I LightCone Calculator Improvements

[Jorrie]

Cool! - it looks like we've got ourselves a workable calculator.
I have just pushed a small update that shows $\Omega_M$ and $\Omega_R$ on the conversion side, as discussed before.

 

[JimJCW]

Discrepancy between LightCone8 and LightCone7:

When comparing the outputs of LightCone8 and LightCone7, I noticed a discrepancy in calculated event horizon:

I think the value calculated with LightCone8 is questionable.

@Jorrie, @pbuk

 

[pbuk]

I think the value calculated with LightCone8 is questionable

It seems to be exactly the same as R, I'll have a look tonight (UK).

 

[pbuk]

Discrepancy between LightCone8 and LightCone7:

When comparing the outputs of LightCone8 and LightCone7, I noticed a discrepancy in calculated event horizon:

Interesting, I had started with the code from the last version of LightCone7 http://jorrie.epizy.com/lightcone7/2022-05-14/LightCone7.html and it gives exactly the same incorrect results. But when I use an older version of LightCone7 e.g. http://jorrie.epizy.com/Lightcone7-2021-03-12/LightCone_Ho7.html I get the expected results.
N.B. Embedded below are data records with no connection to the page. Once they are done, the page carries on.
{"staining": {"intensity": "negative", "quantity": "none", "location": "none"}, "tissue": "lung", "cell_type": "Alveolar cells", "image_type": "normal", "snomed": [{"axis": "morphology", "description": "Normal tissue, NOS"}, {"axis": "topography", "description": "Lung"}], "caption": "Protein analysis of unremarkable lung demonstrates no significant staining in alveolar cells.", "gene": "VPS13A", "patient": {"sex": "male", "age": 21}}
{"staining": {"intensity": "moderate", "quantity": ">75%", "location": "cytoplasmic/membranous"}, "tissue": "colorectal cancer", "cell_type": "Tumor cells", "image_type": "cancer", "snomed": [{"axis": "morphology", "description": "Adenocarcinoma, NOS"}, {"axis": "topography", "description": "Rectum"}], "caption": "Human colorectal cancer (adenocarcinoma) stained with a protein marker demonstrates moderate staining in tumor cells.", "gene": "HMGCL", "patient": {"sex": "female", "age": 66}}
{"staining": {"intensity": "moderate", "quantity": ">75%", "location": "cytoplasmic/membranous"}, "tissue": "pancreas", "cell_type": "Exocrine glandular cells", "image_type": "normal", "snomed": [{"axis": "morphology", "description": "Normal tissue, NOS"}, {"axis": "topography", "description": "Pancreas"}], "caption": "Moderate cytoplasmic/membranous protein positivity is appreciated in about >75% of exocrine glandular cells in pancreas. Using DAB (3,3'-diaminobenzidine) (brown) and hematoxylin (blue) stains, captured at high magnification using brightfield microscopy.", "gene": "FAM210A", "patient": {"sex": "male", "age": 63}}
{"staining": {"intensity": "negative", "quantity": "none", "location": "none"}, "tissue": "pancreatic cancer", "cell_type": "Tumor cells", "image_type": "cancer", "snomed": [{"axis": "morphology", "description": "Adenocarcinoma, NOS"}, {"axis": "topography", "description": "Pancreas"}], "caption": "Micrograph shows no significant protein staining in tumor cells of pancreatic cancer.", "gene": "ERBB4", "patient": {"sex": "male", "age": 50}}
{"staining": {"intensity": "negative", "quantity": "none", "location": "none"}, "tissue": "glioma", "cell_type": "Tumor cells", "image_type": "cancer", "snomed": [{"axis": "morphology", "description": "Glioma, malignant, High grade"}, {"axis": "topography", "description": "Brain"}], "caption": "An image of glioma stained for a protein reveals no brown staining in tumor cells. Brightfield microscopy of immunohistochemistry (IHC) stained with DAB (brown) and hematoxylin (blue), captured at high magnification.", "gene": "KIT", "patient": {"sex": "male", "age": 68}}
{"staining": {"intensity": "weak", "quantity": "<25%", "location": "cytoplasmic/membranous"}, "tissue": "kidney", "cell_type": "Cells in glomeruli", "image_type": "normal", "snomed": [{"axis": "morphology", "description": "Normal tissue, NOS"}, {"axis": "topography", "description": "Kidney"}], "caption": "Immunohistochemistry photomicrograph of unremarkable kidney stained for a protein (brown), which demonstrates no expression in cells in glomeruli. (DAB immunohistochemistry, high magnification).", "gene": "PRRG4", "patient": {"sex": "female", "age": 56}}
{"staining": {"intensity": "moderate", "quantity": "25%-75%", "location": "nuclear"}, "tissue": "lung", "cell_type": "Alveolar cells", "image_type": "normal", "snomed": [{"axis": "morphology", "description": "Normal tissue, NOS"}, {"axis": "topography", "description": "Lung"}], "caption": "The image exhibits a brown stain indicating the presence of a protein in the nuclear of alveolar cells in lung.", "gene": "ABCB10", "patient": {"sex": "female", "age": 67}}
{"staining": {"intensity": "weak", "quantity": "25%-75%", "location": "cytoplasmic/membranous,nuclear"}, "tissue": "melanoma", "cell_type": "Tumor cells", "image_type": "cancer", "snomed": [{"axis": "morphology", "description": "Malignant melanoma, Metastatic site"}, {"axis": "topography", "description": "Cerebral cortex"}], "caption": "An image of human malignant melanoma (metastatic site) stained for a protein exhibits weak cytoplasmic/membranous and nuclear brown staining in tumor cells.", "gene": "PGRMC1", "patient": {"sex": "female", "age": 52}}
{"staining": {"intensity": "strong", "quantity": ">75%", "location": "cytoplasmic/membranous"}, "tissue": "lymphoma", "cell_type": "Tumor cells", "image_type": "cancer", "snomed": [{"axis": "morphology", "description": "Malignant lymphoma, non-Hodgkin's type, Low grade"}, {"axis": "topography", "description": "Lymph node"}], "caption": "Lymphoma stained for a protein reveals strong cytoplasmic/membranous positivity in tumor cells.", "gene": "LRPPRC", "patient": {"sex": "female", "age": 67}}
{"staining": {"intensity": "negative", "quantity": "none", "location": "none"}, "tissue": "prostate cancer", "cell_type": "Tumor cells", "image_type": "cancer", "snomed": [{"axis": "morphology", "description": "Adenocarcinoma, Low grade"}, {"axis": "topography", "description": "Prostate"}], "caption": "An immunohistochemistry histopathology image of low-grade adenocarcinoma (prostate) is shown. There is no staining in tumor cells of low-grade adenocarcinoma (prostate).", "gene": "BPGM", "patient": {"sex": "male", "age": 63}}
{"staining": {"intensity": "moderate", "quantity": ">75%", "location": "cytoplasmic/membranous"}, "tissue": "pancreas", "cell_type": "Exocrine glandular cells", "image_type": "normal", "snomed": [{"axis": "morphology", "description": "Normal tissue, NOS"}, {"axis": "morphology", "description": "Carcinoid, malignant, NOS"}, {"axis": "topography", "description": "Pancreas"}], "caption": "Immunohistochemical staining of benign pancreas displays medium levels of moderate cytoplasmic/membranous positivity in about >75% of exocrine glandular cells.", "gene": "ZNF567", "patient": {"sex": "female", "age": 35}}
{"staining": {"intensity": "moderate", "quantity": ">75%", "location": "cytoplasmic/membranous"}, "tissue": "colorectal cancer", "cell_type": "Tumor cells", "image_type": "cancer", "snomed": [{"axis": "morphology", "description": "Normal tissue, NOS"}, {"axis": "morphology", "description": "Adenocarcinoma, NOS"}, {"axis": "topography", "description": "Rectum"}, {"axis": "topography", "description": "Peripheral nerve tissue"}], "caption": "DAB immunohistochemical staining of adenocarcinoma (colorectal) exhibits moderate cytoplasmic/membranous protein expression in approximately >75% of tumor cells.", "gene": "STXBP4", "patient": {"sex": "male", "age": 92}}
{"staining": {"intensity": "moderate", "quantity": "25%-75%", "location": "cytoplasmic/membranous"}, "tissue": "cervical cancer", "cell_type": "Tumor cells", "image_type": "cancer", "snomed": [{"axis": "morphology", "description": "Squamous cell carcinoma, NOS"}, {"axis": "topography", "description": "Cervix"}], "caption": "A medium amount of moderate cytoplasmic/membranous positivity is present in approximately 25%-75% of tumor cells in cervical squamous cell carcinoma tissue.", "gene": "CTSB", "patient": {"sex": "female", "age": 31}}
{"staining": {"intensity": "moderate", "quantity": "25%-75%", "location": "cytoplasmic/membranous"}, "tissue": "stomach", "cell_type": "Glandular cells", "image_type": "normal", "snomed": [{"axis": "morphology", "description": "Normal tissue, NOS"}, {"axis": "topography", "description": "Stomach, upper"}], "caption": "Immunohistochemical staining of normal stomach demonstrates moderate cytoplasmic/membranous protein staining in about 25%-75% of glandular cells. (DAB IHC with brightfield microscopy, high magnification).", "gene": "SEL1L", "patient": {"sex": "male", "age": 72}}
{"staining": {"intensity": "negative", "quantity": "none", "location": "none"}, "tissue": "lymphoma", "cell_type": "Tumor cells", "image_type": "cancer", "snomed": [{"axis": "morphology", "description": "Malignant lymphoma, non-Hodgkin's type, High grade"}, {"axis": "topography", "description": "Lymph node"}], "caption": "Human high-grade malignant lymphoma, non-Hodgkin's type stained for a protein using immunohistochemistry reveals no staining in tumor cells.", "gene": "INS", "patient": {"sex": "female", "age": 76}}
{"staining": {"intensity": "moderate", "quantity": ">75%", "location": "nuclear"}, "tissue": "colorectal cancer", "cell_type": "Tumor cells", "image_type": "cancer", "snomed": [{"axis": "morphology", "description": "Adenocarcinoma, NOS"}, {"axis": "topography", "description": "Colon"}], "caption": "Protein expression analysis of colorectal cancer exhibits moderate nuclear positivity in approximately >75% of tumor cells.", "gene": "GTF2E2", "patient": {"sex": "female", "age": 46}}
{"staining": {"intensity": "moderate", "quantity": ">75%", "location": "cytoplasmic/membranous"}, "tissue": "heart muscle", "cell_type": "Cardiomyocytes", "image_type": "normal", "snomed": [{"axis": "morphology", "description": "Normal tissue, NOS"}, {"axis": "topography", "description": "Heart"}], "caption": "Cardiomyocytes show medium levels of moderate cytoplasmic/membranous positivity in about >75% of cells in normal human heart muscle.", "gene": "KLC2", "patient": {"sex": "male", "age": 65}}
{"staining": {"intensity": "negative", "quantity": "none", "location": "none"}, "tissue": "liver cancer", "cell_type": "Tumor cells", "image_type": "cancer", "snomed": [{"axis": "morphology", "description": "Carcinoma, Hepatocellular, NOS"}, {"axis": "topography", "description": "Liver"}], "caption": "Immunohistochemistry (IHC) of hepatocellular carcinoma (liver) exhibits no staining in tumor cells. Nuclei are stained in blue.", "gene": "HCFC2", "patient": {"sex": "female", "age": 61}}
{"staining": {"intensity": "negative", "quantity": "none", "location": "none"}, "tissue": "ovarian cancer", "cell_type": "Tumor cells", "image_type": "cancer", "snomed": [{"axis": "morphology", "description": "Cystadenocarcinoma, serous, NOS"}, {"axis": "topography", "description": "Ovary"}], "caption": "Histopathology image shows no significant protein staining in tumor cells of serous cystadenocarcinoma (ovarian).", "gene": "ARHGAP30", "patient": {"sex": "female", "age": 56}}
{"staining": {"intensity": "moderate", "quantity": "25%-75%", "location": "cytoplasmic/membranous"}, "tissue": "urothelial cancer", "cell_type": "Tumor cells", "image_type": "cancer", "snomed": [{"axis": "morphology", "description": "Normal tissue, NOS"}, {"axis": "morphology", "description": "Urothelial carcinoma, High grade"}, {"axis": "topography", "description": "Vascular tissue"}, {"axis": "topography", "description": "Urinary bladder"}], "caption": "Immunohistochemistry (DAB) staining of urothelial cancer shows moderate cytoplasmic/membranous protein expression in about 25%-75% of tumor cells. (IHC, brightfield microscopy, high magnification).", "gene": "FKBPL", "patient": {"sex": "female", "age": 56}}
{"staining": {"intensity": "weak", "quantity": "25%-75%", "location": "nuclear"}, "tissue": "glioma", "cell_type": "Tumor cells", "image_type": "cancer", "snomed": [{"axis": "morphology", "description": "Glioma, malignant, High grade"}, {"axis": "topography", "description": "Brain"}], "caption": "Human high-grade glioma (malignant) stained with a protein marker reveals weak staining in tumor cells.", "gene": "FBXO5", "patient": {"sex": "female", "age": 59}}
I have now added the correct calculation in the back end development branch, I will push this to the live site over the weekend along with the new UI.

 

[Jorrie]

Interesting, I had started with the code from the last version of LightCone7 http://jorrie.epizy.com/lightcone7/2022-05-14/LightCone7.html and it gives exactly the same incorrect results. But when I use an older version of LightCone7 e.g. http://jorrie.epizy.com/Lightcone7-2021-03-12/LightCone_Ho7.html I get the expected results.

No idea how that happened, accept that lots of experimentation happened around that time.
Anyway, thanks for the excellent work done by JimJCW and yourself.

 

[Jorrie]

No idea how that happened, accept that lots of experimentation happened around that time.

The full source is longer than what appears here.